Bien que les adaptations de dernière minute à des combats très attendus puissent être un coup dur pour le public, elles créent aussi un ensemble de circonstances qui génèrent certains des plus grands drames de la boxe. On pourrait même affirmer que ces remplacements de dernière minute ont contribué à façonner le paysage des poids lourds au cours des dernières décennies, ou du moins ont été au centre de leur rétrospection.
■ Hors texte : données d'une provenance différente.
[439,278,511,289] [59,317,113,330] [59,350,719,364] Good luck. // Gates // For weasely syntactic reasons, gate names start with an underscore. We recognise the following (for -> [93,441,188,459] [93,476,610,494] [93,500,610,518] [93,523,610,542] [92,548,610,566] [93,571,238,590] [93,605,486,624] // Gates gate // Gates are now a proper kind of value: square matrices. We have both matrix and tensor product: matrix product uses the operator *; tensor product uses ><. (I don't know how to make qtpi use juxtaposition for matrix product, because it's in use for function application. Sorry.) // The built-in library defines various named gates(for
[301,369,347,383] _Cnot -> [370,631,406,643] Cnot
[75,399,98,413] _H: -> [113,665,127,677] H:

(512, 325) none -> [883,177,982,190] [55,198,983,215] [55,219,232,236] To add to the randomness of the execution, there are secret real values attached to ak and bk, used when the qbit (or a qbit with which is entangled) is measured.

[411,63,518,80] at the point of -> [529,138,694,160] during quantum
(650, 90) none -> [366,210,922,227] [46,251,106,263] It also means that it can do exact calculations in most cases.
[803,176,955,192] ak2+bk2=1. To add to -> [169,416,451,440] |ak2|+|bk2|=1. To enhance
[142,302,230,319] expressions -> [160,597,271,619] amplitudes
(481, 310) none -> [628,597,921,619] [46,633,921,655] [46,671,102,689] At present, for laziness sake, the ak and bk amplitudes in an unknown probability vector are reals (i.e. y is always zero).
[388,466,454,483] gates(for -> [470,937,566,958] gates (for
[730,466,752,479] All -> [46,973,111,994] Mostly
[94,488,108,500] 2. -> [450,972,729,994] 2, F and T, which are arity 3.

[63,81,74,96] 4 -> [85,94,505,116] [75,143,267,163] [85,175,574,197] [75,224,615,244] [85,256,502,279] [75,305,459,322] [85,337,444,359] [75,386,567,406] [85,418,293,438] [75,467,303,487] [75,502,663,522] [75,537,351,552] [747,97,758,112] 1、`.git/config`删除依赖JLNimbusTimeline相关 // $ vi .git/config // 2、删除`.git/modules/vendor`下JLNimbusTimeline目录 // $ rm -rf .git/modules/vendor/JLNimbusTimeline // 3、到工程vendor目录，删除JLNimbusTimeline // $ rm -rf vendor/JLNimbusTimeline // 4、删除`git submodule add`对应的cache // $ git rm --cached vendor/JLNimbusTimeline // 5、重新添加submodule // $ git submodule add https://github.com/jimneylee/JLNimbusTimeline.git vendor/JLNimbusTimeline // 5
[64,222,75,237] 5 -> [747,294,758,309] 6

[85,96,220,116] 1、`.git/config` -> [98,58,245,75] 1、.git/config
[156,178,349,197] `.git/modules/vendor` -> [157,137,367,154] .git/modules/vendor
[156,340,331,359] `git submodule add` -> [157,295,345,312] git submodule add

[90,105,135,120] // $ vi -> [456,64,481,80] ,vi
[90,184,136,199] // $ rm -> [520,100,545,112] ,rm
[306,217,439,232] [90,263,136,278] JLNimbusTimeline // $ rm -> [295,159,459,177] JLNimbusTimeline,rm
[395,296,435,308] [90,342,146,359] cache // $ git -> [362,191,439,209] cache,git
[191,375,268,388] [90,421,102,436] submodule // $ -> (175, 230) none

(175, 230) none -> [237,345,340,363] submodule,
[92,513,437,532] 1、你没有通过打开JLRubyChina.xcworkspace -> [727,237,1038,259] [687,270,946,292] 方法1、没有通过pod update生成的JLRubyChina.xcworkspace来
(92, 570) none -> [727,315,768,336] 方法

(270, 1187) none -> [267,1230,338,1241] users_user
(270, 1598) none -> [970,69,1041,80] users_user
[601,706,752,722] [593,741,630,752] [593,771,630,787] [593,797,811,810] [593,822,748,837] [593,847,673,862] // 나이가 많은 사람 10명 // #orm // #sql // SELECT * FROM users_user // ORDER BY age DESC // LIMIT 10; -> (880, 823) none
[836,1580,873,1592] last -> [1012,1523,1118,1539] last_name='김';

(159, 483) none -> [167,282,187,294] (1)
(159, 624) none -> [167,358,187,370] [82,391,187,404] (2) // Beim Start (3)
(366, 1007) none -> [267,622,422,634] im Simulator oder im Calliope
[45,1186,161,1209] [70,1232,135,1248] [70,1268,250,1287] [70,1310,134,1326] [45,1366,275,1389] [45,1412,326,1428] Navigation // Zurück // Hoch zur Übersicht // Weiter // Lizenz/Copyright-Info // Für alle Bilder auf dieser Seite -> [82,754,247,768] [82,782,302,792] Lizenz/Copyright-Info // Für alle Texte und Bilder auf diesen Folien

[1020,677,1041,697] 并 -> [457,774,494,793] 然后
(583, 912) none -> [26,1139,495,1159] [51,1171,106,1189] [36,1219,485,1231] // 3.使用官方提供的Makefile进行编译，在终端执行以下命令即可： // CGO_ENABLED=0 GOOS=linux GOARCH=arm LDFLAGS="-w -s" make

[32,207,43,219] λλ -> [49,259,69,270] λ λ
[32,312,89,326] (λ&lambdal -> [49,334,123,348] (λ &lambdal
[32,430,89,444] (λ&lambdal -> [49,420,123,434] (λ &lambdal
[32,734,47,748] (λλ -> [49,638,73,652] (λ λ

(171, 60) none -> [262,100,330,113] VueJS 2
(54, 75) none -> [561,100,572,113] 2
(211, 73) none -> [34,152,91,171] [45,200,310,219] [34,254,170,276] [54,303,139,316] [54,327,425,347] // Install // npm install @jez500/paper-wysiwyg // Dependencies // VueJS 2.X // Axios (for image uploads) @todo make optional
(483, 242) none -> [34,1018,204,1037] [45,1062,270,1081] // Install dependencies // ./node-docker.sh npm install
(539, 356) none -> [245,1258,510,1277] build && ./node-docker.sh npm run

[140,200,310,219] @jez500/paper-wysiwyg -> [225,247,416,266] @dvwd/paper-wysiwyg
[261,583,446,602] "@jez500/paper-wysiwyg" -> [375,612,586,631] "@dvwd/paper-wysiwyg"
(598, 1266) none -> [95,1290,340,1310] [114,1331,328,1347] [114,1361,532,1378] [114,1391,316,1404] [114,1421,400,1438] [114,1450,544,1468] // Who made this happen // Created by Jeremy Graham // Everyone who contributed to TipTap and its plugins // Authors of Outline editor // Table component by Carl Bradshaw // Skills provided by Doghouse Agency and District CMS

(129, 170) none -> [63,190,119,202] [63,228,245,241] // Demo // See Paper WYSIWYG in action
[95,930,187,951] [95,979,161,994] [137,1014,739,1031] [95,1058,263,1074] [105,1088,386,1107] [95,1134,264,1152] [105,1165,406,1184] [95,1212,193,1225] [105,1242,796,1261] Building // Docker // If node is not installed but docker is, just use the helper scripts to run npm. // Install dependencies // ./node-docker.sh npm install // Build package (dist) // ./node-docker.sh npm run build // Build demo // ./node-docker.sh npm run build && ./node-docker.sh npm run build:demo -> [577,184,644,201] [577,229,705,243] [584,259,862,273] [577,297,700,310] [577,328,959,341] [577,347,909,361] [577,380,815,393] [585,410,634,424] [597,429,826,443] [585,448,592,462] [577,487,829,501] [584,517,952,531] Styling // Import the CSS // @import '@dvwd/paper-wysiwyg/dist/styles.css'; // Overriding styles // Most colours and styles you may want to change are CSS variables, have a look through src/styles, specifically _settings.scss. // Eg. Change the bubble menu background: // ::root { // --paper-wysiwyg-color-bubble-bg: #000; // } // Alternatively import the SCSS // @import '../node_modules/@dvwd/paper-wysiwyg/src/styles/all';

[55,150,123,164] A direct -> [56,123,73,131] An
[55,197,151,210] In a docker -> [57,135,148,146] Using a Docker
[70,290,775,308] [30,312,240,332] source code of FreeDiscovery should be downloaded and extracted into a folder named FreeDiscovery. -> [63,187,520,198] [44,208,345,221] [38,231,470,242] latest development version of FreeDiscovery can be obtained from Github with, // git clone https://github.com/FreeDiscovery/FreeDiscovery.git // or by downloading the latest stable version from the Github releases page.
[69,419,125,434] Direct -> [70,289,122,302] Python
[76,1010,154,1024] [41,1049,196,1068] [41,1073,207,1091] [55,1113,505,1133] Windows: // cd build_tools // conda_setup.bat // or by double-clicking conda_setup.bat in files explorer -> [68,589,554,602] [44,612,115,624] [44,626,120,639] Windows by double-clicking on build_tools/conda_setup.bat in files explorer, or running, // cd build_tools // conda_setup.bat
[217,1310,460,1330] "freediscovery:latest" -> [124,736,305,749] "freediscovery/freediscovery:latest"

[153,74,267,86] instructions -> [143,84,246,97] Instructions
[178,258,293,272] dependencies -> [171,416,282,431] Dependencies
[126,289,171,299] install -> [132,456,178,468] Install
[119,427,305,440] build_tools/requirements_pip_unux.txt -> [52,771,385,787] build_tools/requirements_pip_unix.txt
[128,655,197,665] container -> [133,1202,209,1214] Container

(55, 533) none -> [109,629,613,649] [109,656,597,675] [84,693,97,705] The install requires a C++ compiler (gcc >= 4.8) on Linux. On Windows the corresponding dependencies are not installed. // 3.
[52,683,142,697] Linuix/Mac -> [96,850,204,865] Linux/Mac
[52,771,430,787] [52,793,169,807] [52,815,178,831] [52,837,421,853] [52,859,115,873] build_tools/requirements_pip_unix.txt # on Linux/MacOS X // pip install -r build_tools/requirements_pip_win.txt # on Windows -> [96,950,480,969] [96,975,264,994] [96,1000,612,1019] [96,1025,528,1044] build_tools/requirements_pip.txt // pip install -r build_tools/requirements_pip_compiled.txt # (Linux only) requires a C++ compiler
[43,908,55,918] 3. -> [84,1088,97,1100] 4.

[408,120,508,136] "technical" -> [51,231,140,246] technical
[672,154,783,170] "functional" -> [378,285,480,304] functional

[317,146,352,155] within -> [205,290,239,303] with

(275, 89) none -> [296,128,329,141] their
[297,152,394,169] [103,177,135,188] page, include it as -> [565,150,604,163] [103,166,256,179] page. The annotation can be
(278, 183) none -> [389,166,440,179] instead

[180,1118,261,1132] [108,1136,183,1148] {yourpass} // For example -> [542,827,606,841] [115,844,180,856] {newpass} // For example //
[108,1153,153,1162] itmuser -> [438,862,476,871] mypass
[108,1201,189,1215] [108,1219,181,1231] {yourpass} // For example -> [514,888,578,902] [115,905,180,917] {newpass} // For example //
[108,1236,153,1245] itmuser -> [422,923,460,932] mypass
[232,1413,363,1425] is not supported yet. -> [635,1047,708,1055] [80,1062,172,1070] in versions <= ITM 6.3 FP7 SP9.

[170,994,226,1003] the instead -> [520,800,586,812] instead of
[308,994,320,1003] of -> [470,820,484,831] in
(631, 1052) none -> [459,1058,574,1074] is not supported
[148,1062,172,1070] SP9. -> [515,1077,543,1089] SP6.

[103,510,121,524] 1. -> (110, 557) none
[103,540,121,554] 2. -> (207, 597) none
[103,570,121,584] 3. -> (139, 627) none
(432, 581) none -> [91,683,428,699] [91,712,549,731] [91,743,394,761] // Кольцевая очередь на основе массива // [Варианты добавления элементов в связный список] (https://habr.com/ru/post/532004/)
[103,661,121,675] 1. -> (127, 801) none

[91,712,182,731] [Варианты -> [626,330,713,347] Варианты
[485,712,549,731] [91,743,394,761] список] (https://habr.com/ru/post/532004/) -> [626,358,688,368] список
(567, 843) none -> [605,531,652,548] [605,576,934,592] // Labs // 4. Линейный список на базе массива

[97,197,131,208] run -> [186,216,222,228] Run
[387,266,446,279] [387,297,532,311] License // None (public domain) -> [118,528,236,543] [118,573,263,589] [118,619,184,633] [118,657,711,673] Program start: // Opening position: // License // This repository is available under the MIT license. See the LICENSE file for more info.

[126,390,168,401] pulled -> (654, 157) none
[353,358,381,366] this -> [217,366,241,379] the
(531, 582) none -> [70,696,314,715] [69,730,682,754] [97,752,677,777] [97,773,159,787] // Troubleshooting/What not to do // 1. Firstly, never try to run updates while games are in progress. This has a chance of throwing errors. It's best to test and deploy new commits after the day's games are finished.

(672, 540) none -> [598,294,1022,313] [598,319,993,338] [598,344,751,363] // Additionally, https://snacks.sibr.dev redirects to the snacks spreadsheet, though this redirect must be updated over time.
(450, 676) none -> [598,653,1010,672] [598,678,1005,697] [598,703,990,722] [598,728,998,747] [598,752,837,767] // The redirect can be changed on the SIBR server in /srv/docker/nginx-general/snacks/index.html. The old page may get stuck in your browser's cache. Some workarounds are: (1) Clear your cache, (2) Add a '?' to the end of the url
Le combat de Tomashek contre Morrison a été un prélude à la perte choquante de Morrison contre Michael Bentt lors de son combat suivant, qui a annulé un affrontement à 8 millions de dollars contre Lennox Lewis. Quelques années auparavant, Bert Cooper a fait peur à Evander Holyfield à quelques jours de préavis en remplacement de Francesco Damiani, ouvrant la voie à la série entre Holyfield et Riddick Bowe, ainsi qu'à la victoire inattendue de Holyfield contre Mike Tyson. En 2000, Chris Byrd a remplacé Razor Ruddock à dix jours de préavis et a arrêté Vitali Klitschko, ce qui a été vengé par le frère de Vitali, Wladimir, lançant ainsi une série légendaire. Vitali aurait lui-même un dernier effort de dernière minute en 2003 dans un combat sanglant contre Lennox Lewis, qui sera la dernière apparition de Lewis. Et bien sûr, plus récemment, Andy Ruiz a choqué le monde à Madison Square Garden lorsqu’il a mis KO Anthony Joshua en 2019. Du point de vue des bookmakers, l’ajout de Bakole à cette liste et le fait de changer le cours de l’ère des poids lourds actuels ne serait même pas surprenant.
Ainsi, bien que Bakole et Padley n’aient même pas eu le temps d'examiner le menu—pas depuis le stand de concessions—la table est néanmoins mise avec un potentiel de quelque chose de spécial à être servi samedi.